Kunio Takatsu and Osamu Kishida. 2015. Predator cannibalism can intensify negative impacts on heterospecific prey. Ecology 96:15971608.

Appendix A. Methods of collection, keeping, and manipulation of experimental animals.

A1: Collection and keeping of eggs of Hynobius retardatus salamanders and Rana pirica frogs

Ninety egg clusters of H. retardatus salamanders and 10 egg masses of R. pirica frogs were collected from several ponds in the Teshio Experimental Forest of Hokkaido University, Hokkaido, Japan, in mid-May 2012. Each of the 10 frog egg masses was kept in a separate 22 L semi-transparent polypropylene tank (51.3 cm × 37.2 cm × 16.6 cm high) filled with 5 L of aged tap water, and the tanks were placed in our experimental room, which was maintained at 17 °C with a natural light–dark (14h/10h) regime. The eggs had started to hatch by late May. After the frog tadpoles hatched, we put eight pieces of rabbit chow (dry weight: 1.6 g) into each tank as food for the frog tadpoles every 2 days, and we also exchanged the water every 2 days. We cultured the hatchling frog tadpoles under the conditions described above two weeks (i.e., until the start of the experiment). Each of the 90 salamander egg clusters was placed separately in a colander (9 cm × 6.5 cm × 5 cm high), and the colanders were placed in 13 L semi-transparent polypropylene tanks (43.6 cm × 28.4 cm × 14.1 cm high; 20 colanders per tank) filled with 10 L of aged tap water.
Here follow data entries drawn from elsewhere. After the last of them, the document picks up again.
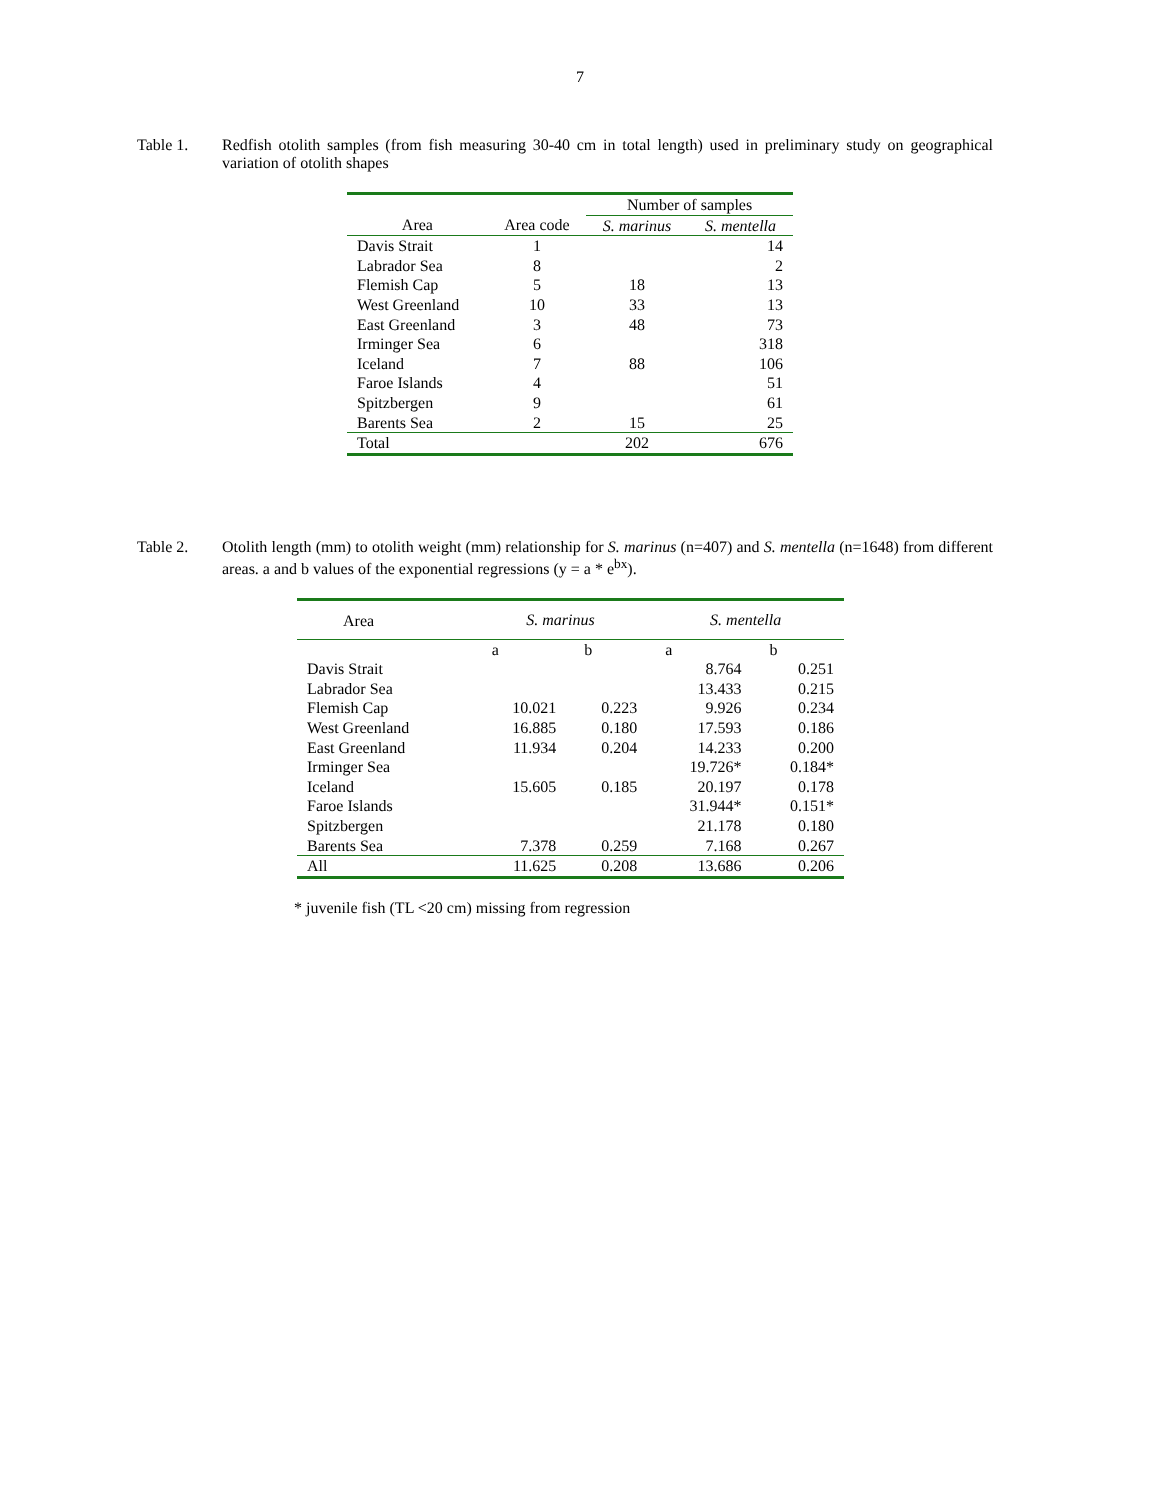7
Table 1. Redfish otolith samples (from fish measuring 30-40 cm in total length) used in preliminary study on geographical variation of otolith shapes
| | | Number of samples | |
| --- | --- | --- | --- |
| Area | Area code | S. marinus | S. mentella |
| Davis Strait | 1 | | 14 |
| Labrador Sea | 8 | | 2 |
| Flemish Cap | 5 | 18 | 13 |
| West Greenland | 10 | 33 | 13 |
| East Greenland | 3 | 48 | 73 |
| Irminger Sea | 6 | | 318 |
| Iceland | 7 | 88 | 106 |
| Faroe Islands | 4 | | 51 |
| Spitzbergen | 9 | | 61 |
| Barents Sea | 2 | 15 | 25 |
| Total | | 202 | 676 |
Table 2. Otolith length (mm) to otolith weight (mm) relationship for S. marinus (n=407) and S. mentella (n=1648) from different areas. a and b values of the exponential regressions (y = a * e<sup>bx</sup>).
| Area | S. marinus | | S. mentella | |
| --- | --- | --- | --- | --- |
| | a | b | a | b |
| Davis Strait | | | 8.764 | 0.251 |
| Labrador Sea | | | 13.433 | 0.215 |
| Flemish Cap | 10.021 | 0.223 | 9.926 | 0.234 |
| West Greenland | 16.885 | 0.180 | 17.593 | 0.186 |
| East Greenland | 11.934 | 0.204 | 14.233 | 0.200 |
| Irminger Sea | | | 19.726* | 0.184* |
| Iceland | 15.605 | 0.185 | 20.197 | 0.178 |
| Faroe Islands | | | 31.944* | 0.151* |
| Spitzbergen | | | 21.178 | 0.180 |
| Barents Sea | 7.378 | 0.259 | 7.168 | 0.267 |
| All | 11.625 | 0.208 | 13.686 | 0.206 |
* juvenile fish (TL <20 cm) missing from regression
Then the tanks were placed in a refrigerator and maintained at 3 °C under natural light–dark (14h/10h) conditions.


A2: Method to manipulate timing of hatching of salamanders

We obtained the early and late salamander hatchlings (hatch time difference, 1 week) by manually controlling the water temperature experienced by the embryos in a single egg as described below (i.e., full or half sibs). This method allowed us to preclude possible confounding genetic effects on cannibalism.
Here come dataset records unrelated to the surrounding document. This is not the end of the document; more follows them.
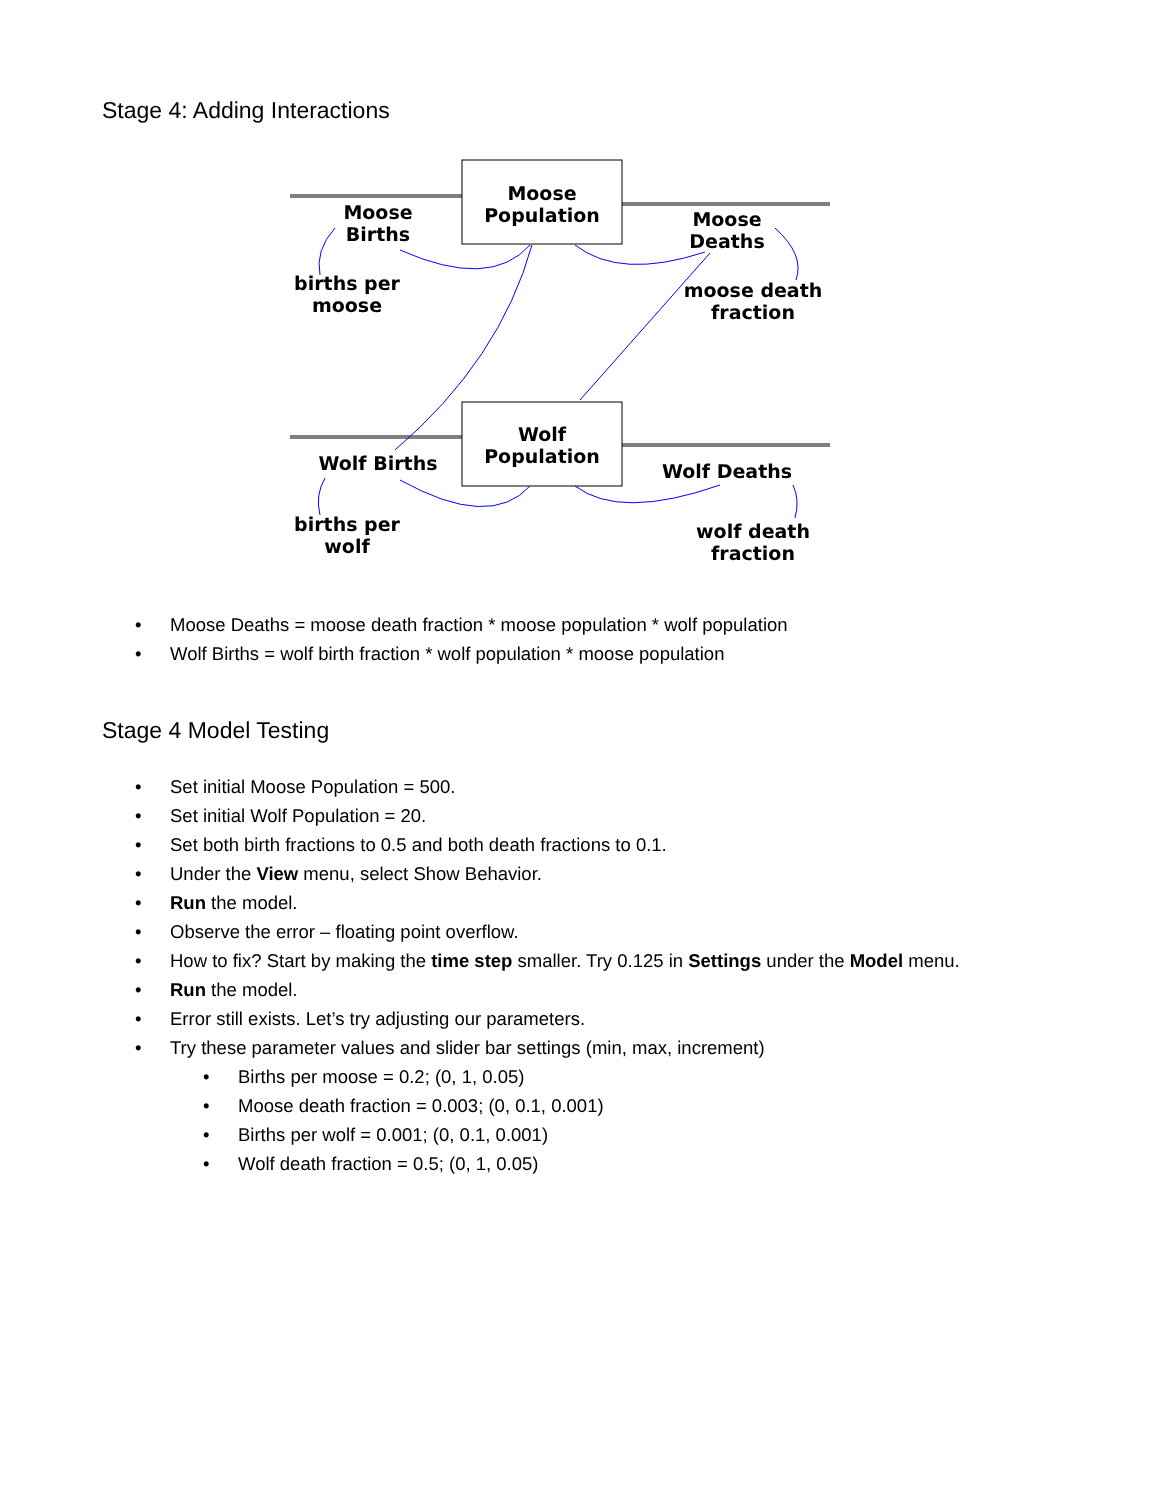Stage 4: Adding Interactions
Moose
Births
Moose
Population
Moose
Deaths
births per
moose
moose death
fraction
Wolf
Population
Wolf Births
Wolf Deaths
births per
wolf
wolf death
fraction
• Moose Deaths = moose death fraction * moose population * wolf population
• Wolf Births = wolf birth fraction * wolf population * moose population
Stage 4 Model Testing
• Set initial Moose Population = 500.
• Set initial Wolf Population = 20.
• Set both birth fractions to 0.5 and both death fractions to 0.1.
• Under the View menu, select Show Behavior.
• Run the model.
• Observe the error – floating point overflow.
• How to fix? Start by making the time step smaller. Try 0.125 in Settings under the Model menu.
• Run the model.
• Error still exists. Let’s try adjusting our parameters.
• Try these parameter values and slider bar settings (min, max, increment)
• Births per moose = 0.2; (0, 1, 0.05)
• Moose death fraction = 0.003; (0, 0.1, 0.001)
• Births per wolf = 0.001; (0, 0.1, 0.001)
• Wolf death fraction = 0.5; (0, 1, 0.05)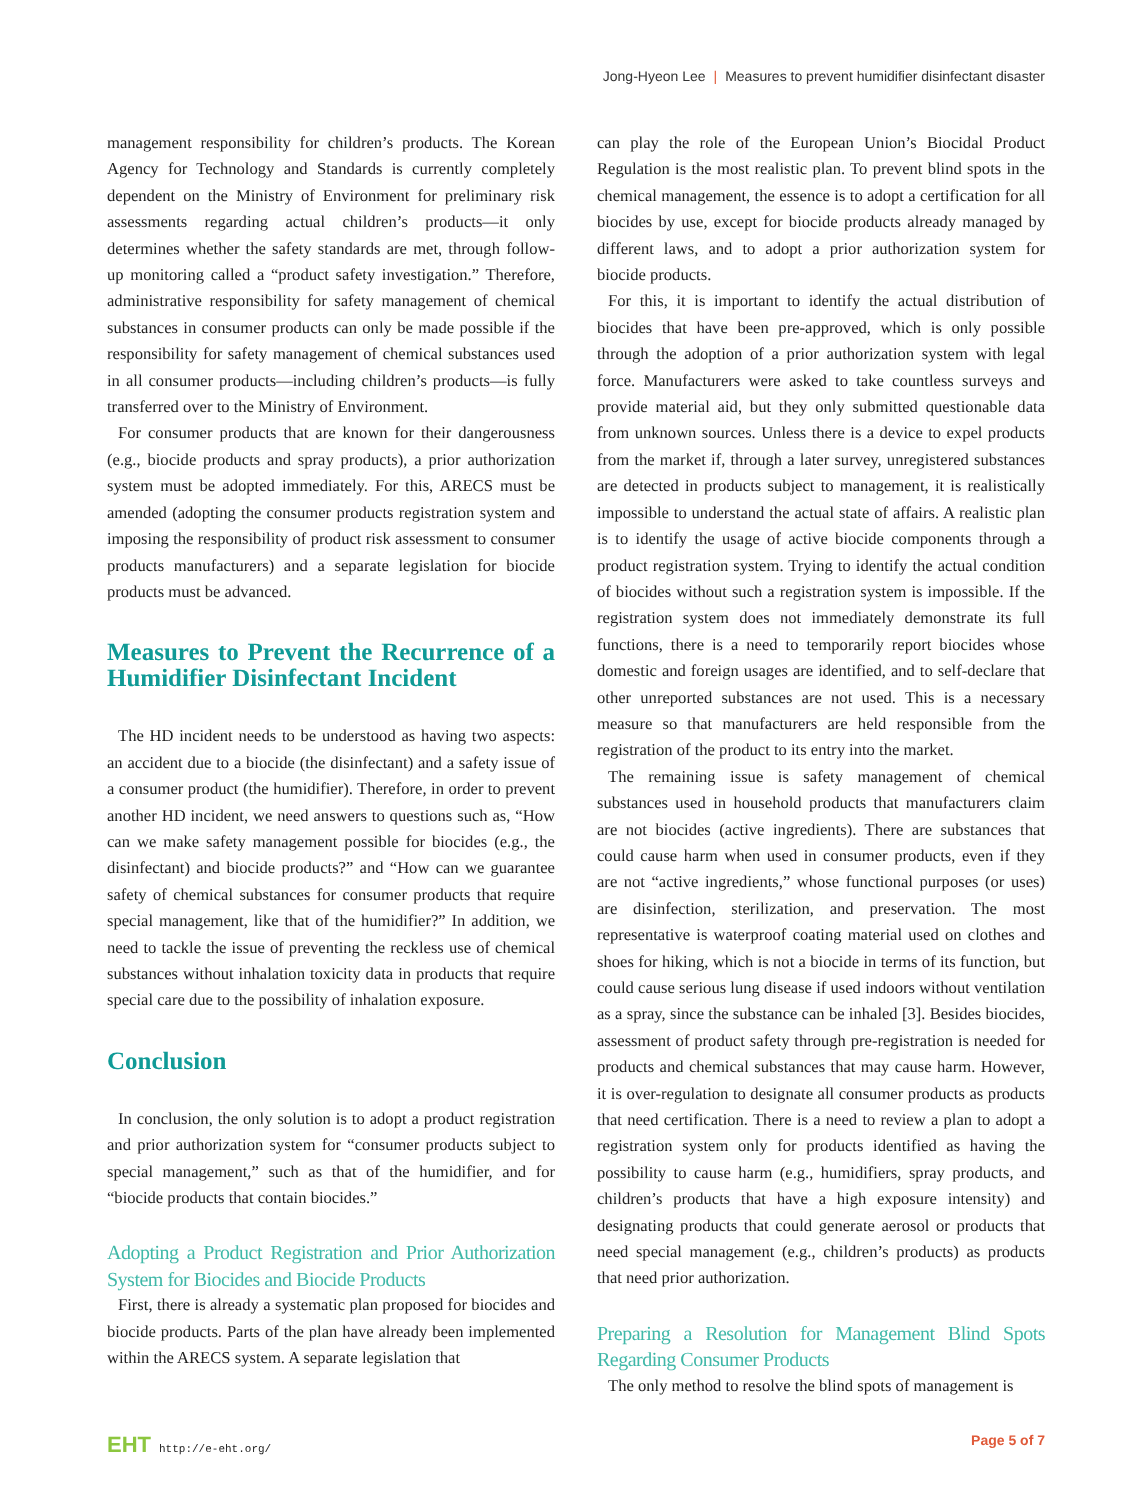Jong-Hyeon Lee | Measures to prevent humidifier disinfectant disaster
management responsibility for children’s products. The Korean Agency for Technology and Standards is currently completely dependent on the Ministry of Environment for preliminary risk assessments regarding actual children’s products—it only determines whether the safety standards are met, through follow-up monitoring called a “product safety investigation.” Therefore, administrative responsibility for safety management of chemical substances in consumer products can only be made possible if the responsibility for safety management of chemical substances used in all consumer products—including children’s products—is fully transferred over to the Ministry of Environment.
For consumer products that are known for their dangerousness (e.g., biocide products and spray products), a prior authorization system must be adopted immediately. For this, ARECS must be amended (adopting the consumer products registration system and imposing the responsibility of product risk assessment to consumer products manufacturers) and a separate legislation for biocide products must be advanced.
Measures to Prevent the Recurrence of a Humidifier Disinfectant Incident
The HD incident needs to be understood as having two aspects: an accident due to a biocide (the disinfectant) and a safety issue of a consumer product (the humidifier). Therefore, in order to prevent another HD incident, we need answers to questions such as, “How can we make safety management possible for biocides (e.g., the disinfectant) and biocide products?” and “How can we guarantee safety of chemical substances for consumer products that require special management, like that of the humidifier?” In addition, we need to tackle the issue of preventing the reckless use of chemical substances without inhalation toxicity data in products that require special care due to the possibility of inhalation exposure.
Conclusion
In conclusion, the only solution is to adopt a product registration and prior authorization system for “consumer products subject to special management,” such as that of the humidifier, and for “biocide products that contain biocides.”
Adopting a Product Registration and Prior Authorization System for Biocides and Biocide Products
First, there is already a systematic plan proposed for biocides and biocide products. Parts of the plan have already been implemented within the ARECS system. A separate legislation that
can play the role of the European Union’s Biocidal Product Regulation is the most realistic plan. To prevent blind spots in the chemical management, the essence is to adopt a certification for all biocides by use, except for biocide products already managed by different laws, and to adopt a prior authorization system for biocide products.
For this, it is important to identify the actual distribution of biocides that have been pre-approved, which is only possible through the adoption of a prior authorization system with legal force. Manufacturers were asked to take countless surveys and provide material aid, but they only submitted questionable data from unknown sources. Unless there is a device to expel products from the market if, through a later survey, unregistered substances are detected in products subject to management, it is realistically impossible to understand the actual state of affairs. A realistic plan is to identify the usage of active biocide components through a product registration system. Trying to identify the actual condition of biocides without such a registration system is impossible. If the registration system does not immediately demonstrate its full functions, there is a need to temporarily report biocides whose domestic and foreign usages are identified, and to self-declare that other unreported substances are not used. This is a necessary measure so that manufacturers are held responsible from the registration of the product to its entry into the market.
The remaining issue is safety management of chemical substances used in household products that manufacturers claim are not biocides (active ingredients). There are substances that could cause harm when used in consumer products, even if they are not “active ingredients,” whose functional purposes (or uses) are disinfection, sterilization, and preservation. The most representative is waterproof coating material used on clothes and shoes for hiking, which is not a biocide in terms of its function, but could cause serious lung disease if used indoors without ventilation as a spray, since the substance can be inhaled [3]. Besides biocides, assessment of product safety through pre-registration is needed for products and chemical substances that may cause harm. However, it is over-regulation to designate all consumer products as products that need certification. There is a need to review a plan to adopt a registration system only for products identified as having the possibility to cause harm (e.g., humidifiers, spray products, and children’s products that have a high exposure intensity) and designating products that could generate aerosol or products that need special management (e.g., children’s products) as products that need prior authorization.
Preparing a Resolution for Management Blind Spots Regarding Consumer Products
The only method to resolve the blind spots of management is
EHT http://e-eht.org/
Page 5 of 7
To obtain both early and late hatchlings from a single egg cluster for the large-variation treatment, each egg cluster was split in half before the larvae hatched. Then one half of the cluster was kept in an experimental room maintained at 17 °C to accelerate hatching, and the other half was kept in a refrigerator maintained at 3 °C to delay hatching by 1 week relative to the early-hatch group. The early-hatch group hatched two weeks after the frog tadpoles had hatched.